Ce qui manque le plus au cinéma camerounais c'est la vérité. On ne peut pas construire quelque chose dans le mensonge. Il faut des stratégies et qui dit stratégies dit un niveau intellectuel nécessaire ; un niveau de connaissance des domaines précis nécessaires. On parle d'économie, ce n'est pas le cinéaste qui est déjà autodidacte qui va aller réfléchir sur l'économie à mettre en place. Quand on parle de gestion économique ce n'est pas quelqu'un qui n'a pas fait gestion qui va aller gérer l'argent. Les gens se retrouvent avec 10-20 millions et la plupart, du temps, par ignorance, gèrent mal cet argent. On aboutit à un échec qui crée des crises de confiance qui paralysent des secteurs entiers. Ce qu'il faut aujourd'hui c'est que les gens se forment sur des domaines où ils veulent aller ; et qu'il y ait des personnes de bonne moralité dotées des compétences requises à des domaines précis. Aujourd'hui, on a besoin de mettre en place des stratégies, des institutions mais tout ça ne se fait pas avec des mensonges, avec des non-dits. Ça ne se fait pas en balayant sur les meubles. Ça se fait en se disant la vérité, en regardant ceux qui sont capables, en identifiant ceux qui font mal, en les mettant de côté et en mettant en place des stratégies pour avancer. L'intérêt ce n'est pas de se mélanger. Si on se met ensemble sans faire de tris, sans mettre sur pied des critères le mélange ne va pas donner quelque chose de bon. C'est bien qu'il y ait des unions, des associations, des fédérations, mais que chaque pôle ait un principe de fonctionnement précis et qu'il soit partagé.

L'actualité au Cameroun c'est aussi ce carnage des élèves dans un établissement à Kumba en octobre dernier. Des artistes se sont réunis pour dénoncer ces violences. Vous sentez-vous concerné par ce mouvement ?

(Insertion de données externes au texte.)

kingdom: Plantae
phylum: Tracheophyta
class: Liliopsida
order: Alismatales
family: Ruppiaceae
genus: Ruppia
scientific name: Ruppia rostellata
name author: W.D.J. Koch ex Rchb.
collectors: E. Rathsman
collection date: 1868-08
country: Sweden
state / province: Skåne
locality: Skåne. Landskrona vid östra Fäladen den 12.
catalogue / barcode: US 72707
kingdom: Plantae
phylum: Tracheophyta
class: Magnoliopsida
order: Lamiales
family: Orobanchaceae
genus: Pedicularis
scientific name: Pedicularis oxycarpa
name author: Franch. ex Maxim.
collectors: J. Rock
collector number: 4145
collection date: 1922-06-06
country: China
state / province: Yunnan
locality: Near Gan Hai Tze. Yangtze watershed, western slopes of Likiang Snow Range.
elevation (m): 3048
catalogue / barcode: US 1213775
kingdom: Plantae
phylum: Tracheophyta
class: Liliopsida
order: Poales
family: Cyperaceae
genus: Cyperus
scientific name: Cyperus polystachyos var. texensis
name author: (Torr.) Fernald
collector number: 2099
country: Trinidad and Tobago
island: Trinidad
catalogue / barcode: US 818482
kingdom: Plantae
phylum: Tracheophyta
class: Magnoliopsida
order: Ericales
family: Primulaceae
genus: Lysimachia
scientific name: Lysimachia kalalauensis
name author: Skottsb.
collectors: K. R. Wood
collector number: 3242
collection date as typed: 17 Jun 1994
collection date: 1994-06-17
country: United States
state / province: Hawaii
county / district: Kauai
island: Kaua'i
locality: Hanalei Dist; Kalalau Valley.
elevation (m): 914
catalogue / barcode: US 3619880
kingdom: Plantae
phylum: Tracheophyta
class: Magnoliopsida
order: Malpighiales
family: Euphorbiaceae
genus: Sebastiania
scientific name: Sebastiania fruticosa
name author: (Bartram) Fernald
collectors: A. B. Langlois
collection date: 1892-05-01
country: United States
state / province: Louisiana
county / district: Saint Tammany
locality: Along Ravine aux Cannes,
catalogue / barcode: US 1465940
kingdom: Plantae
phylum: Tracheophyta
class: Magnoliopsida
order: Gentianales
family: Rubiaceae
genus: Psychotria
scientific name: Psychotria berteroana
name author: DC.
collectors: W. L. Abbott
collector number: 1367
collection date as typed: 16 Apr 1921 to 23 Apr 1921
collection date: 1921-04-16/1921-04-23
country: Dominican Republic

J'ai grandi à Kumba. En tant qu'artiste, je me sens concerné par toutes les pertes, que ce soit au Nord, au Sud ou à l'Est. Encore plus quand les enfants sont blessés gratuitement. Aujourd'hui des énergies se mettent en place c'est vrai, mais encore il ne faudrait pas que ce soit juste des tendances comme on en a l'habitude mais un mouvement d'actions concrètes. Lesquelles consistent à se dire la vérité. C'est savoir qu'à un moment on fait des erreurs, on commet des petitesses et qu'aujourd'hui il faut qu'on se pardonne mais surtout qu'on avance ensemble. Maintenant c'est bien de dire c'est la responsabilité de tel de faire ci ou ça, mais à un moment il faut identifier les coupables, les responsables et les mettre hors d'état de nuire. C'est malheureux parce qu'en fait on est tous Camerounais, on a tous cette désinvolture dans ce qu'on fait ; on a tous cette croyance qu'on a toujours raison ; on a tous ce problème avec les autorités. Et malheureusement les choses ne marchent pas toujours comme on veut, parce qu'en fait à la fin de la journée on est tous ceux qui perdent. Donc il est important qu'on se parle, qu'on s'écoute et qu'on se pardonne.

Revenons à la production pour dire que localement la tendance est plus aux produits de télévision que de cinéma…
Après il faut aller là où le public va. Le public bientôt c'est Internet. Peut-être il faudra faire des films pour Internet. Le problème est surtout au niveau du marché. A quoi ça servira de faire des films avec de grosses sommes si on n'a pas un marché au Cameroun ? Ce qu'il faut c'est de raconter des histoires de manière à ce qu'elles soient intéressantes pour pouvoir toucher le public et le convaincre qu'on est en train d'avancer vers quelque chose de plus professionnel, donc vous aussi faites le minimum d'effort pour pouvoir acheter nos œuvres pour qu'on grandisse. Parce que si on a plus de financements, les bénéfices et retours sur investissements on peut investir plus. Et au fur et à mesure qu'on grandit on va pouvoir faire mieux.